[WORK REQUIRED] Without omitting anything, retype the data that follows.

Difference listings:
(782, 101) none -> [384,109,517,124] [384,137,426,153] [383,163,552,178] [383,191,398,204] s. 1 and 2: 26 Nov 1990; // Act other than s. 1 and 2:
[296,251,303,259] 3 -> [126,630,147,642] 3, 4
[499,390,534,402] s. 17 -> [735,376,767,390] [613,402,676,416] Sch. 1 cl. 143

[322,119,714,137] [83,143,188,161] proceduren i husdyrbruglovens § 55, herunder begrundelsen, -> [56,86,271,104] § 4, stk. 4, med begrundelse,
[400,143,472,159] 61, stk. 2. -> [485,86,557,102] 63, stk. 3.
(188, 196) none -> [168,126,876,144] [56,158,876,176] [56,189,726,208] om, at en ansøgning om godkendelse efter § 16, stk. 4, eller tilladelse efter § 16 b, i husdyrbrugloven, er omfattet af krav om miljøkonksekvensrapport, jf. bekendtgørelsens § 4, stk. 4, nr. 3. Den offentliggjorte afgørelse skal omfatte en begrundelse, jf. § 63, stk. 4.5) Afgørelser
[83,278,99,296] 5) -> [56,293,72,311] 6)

[ANSWER BOX]
(782, 101) none -> [384,109,517,124] [384,137,426,153] [383,163,552,178] [383,191,398,204] s. 1 and 2: 26 Nov 1990; // Act other than s. 1 and 2:
[296,251,303,259] 3 -> [126,630,147,642] 3, 4
[499,390,534,402] s. 17 -> [735,376,767,390] [613,402,676,416] Sch. 1 cl. 143

[322,119,714,137] [83,143,188,161] proceduren i husdyrbruglovens § 55, herunder begrundelsen, -> [56,86,271,104] § 4, stk. 4, med begrundelse,
[400,143,472,159] 61, stk. 2. -> [485,86,557,102] 63, stk. 3.
(188, 196) none -> [168,126,876,144] [56,158,876,176] [56,189,726,208] om, at en ansøgning om godkendelse efter § 16, stk. 4, eller tilladelse efter § 16 b, i husdyrbrugloven, er omfattet af krav om miljøkonksekvensrapport, jf. bekendtgørelsens § 4, stk. 4, nr. 3. Den offentliggjorte afgørelse skal omfatte en begrundelse, jf. § 63, stk. 4.5) Afgørelser
[83,278,99,296] 5) -> [56,293,72,311] 6)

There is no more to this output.